**Challenge:**
Extract every line of the listing below that contains the string "province". Case matters, so count only matches with the same capitalization.

** Begin **

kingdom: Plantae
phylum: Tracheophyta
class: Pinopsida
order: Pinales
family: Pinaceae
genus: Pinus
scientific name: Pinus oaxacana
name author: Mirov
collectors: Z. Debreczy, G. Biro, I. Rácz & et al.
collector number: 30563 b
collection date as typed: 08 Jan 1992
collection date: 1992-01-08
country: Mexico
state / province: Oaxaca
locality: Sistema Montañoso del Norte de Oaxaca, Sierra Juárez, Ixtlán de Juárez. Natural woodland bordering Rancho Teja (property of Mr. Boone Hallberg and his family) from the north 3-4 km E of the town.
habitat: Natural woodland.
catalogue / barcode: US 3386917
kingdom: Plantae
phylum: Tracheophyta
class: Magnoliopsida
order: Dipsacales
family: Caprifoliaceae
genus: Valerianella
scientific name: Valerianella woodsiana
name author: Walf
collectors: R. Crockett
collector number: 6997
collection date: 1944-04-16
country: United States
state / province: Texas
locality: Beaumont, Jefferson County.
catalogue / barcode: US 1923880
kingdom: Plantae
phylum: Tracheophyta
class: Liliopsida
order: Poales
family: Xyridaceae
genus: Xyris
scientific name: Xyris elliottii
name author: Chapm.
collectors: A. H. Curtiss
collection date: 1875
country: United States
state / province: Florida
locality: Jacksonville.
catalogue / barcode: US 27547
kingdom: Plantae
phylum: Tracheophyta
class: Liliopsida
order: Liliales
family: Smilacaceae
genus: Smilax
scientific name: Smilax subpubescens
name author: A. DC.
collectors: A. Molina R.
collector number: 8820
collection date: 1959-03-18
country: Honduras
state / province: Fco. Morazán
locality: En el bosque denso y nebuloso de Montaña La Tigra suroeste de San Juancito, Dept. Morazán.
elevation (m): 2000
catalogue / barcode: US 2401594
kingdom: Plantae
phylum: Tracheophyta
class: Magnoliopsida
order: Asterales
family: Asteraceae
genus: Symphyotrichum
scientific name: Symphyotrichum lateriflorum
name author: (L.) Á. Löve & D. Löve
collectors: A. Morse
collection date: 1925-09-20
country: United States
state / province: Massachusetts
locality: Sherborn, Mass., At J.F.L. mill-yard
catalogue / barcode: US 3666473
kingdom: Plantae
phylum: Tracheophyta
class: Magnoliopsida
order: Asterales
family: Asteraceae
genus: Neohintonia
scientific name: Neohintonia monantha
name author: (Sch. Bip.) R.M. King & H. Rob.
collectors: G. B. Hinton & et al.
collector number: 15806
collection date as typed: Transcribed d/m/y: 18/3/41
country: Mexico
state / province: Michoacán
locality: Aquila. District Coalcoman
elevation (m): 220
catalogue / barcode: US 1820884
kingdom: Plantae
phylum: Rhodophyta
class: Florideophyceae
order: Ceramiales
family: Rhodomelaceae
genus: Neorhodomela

** End **

**Solution below:**
state / province: Oaxaca
state / province: Texas
state / province: Florida
state / province: Fco. Morazán
state / province: Massachusetts
state / province: Michoacán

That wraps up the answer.